Uma vez, quando meus filhos eram pequenos mas nem tanto, eu tinha que largar o trabalho para buscar um aqui, levar outro ali, fazer rodízio com um monte de mães, pedir favor para outra, era uma confusão infernal. Na época resolvi alguém pra me ajudar. Arrumei um cara meio período, conhecido da minha empregada e que não era caríssimo. Ele contou para os meninos que tinha o apelido de “Urso” pois um dia tinha carregado uma geladeira sozinho.
Bom. O seu Urso era um senhor simples, já avô, boa chapa e meio caipira. Era um pouco preguiçoso também, foi um custo que ele varresse o quintal e a calçada, além de dirigir e lavar o carro. Quando acabava, ficava lá folgadão na área de serviços lendo jornal e ouvindo rádio, o que me irritava um pouco.
Depois de um mês, ouvi um comentário de um dos filhos.
- Mãe. O seu Urso é meio lelé.
- Porque?
- Mãe, ele fala baixinho com... os carros. Repara quando ele te levar pra algum lugar.
- Fala como, menino? Não entendi.

Entradas listadas
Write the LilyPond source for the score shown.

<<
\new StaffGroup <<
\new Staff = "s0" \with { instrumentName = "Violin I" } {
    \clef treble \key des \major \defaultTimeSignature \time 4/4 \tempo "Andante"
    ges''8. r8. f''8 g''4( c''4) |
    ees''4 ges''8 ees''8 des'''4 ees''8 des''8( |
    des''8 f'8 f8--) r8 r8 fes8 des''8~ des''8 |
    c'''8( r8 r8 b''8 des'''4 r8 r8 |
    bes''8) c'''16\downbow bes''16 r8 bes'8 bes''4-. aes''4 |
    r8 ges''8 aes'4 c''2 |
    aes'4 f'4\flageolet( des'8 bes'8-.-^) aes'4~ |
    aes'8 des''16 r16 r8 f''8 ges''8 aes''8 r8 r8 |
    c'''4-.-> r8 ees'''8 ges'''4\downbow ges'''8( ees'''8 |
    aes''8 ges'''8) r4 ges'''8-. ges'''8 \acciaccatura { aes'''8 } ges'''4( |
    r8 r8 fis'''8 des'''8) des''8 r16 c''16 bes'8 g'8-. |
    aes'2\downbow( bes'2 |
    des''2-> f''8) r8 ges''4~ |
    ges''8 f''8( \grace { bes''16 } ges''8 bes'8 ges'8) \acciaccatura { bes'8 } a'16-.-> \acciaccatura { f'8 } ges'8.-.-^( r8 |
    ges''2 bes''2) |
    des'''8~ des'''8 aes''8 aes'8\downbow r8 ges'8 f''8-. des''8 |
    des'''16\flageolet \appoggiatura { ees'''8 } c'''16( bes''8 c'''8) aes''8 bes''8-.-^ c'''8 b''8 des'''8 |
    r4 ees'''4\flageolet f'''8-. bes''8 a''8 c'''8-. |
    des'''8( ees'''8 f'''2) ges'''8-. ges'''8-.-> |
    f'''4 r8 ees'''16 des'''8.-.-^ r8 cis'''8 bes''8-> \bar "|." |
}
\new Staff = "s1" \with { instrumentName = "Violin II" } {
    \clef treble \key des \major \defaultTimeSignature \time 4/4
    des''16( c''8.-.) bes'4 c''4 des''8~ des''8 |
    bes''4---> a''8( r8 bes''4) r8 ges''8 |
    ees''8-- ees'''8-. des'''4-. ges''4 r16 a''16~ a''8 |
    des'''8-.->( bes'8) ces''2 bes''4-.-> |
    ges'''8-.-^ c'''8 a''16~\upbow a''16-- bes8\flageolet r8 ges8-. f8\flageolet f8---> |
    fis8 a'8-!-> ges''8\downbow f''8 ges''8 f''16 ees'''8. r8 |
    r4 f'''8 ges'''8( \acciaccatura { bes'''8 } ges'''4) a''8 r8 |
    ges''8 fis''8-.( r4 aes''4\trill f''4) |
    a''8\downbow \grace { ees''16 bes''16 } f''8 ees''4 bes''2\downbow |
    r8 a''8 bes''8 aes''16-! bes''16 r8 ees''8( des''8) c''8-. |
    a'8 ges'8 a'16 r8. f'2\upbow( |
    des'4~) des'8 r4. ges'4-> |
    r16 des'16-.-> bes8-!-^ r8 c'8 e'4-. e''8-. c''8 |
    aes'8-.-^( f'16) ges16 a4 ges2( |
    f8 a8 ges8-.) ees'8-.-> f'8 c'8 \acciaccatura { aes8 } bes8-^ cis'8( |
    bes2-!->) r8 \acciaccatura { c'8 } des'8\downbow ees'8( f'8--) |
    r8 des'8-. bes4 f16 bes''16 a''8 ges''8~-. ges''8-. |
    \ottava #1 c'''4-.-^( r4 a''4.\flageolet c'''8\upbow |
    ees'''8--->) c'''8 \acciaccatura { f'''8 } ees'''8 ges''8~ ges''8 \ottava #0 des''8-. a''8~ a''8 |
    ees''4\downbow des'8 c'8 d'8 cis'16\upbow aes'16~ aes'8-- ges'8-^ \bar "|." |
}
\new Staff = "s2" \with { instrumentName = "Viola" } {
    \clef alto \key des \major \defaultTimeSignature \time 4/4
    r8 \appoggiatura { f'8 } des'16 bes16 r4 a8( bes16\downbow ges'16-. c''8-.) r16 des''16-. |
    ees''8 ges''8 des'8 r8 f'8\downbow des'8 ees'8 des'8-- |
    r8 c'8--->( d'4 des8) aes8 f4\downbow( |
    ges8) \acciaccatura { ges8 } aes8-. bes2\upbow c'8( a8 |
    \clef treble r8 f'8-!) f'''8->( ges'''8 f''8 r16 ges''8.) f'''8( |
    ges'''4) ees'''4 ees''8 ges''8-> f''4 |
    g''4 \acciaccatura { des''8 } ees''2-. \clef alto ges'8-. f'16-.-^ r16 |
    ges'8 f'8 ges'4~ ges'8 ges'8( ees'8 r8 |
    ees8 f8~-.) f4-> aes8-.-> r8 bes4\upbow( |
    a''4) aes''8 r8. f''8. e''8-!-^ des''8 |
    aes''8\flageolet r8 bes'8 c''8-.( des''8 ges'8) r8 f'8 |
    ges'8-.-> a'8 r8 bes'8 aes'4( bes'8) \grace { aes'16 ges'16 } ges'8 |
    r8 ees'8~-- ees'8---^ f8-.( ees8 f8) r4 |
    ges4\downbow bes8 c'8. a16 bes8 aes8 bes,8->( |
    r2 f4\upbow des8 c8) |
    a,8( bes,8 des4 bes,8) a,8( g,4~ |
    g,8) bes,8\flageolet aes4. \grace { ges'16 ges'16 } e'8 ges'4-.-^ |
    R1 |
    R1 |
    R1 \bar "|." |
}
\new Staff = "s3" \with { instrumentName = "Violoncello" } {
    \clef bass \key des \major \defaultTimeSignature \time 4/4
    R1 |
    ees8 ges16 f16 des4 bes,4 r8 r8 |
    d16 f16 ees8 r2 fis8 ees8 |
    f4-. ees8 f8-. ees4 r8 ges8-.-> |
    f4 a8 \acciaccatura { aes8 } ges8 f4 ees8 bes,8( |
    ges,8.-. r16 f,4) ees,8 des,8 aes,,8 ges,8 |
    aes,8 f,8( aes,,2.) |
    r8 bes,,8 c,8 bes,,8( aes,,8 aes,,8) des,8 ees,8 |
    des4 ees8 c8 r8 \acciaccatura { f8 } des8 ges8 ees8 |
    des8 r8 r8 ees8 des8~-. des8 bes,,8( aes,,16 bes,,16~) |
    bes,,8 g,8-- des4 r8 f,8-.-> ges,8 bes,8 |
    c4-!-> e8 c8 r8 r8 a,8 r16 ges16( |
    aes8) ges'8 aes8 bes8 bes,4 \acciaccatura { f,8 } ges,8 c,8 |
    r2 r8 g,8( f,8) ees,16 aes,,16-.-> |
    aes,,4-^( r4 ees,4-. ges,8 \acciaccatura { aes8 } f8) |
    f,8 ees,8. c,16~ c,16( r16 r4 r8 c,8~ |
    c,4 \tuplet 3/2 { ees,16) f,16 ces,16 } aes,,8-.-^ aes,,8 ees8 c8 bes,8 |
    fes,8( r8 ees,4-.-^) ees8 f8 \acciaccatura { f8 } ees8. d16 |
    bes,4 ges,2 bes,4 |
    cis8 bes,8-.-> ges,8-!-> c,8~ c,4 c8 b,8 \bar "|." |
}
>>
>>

Instruções
#1 Resuma em duas frases o relato sobre o seu Urso.
#2 No relato sobre o seu Urso, reescreva o trecho que começa com as palavras que contêm "Uma vez, quando" e termina em "uma geladeira sozinho.", rebatizando "geladeira" como "máquina de lavar".
#3 Dê continuidade ao relato sobre o seu Urso a partir do ponto em que ele para.
As entradas não têm nenhuma participação nesta atividade.

Respostas por tarefa
#1 Com os filhos pequenos e uma rotina confusa de levá-los e buscá-los, a mãe que narra contratou por meio período um conhecido da empregada, apelidado de "Urso", um senhor simples, já avô e um pouco preguiçoso. Depois de um mês, um dos filhos comentou que o seu Urso era meio lelé, porque falava baixinho com os carros.

#2
Uma vez, quando meus filhos eram pequenos mas nem tanto, eu tinha que largar o trabalho para buscar um aqui, levar outro ali, fazer rodízio com um monte de mães, pedir favor para outra, era uma confusão infernal. Na época resolvi alguém pra me ajudar. Arrumei um cara meio período, conhecido da minha empregada e que não era caríssimo. Ele contou para os meninos que tinha o apelido de “Urso” pois um dia tinha carregado uma máquina de lavar sozinho.

#3
- É assim. Ele para no farol. Vamos supor que na frente pare um Land Rover, ou qualquer outro super carro. Chapa, sei lá, ZCJ 3385. Dai ele fica olhando, olhando e sussurra: “Landrover ze ce jota três três oito cinco...”, “Landrover ze ce jota três três oito cinco...”.
- Ah, vá, gente. Mentira.
- É nada, mãe! E pior, ele sempre fala uma frase pra finalizar.
- Qual?
- “Landrover ze ce jota três três oito cinco, ah, eu ainda vou ter um de você...”.
Pior é que era verdade. Como ele também me levava aqui e ali, ouvi muitas vezes o seu Urso sussurrar: “Pajero eme ene ce um dois quatro nove, ah, eu ainda vou ter um de você...”, como se fosse um mantra pra dar sorte.
Bom, não deu certo ter esse motorista, foram só uns meses. Não por causa dos sussurros, e sim porque era muito mais complicado tê-lo do que não tê-lo, além de caro.
Mas desde então, sempre que paro num farol, às vezes me lembro do seu Urso e fico repetindo quando vejo um putis carrão na minha frente: “bmw erre esse te quatro um dois um, ah, eu ainda vou ter um de você...”.
Hahaha.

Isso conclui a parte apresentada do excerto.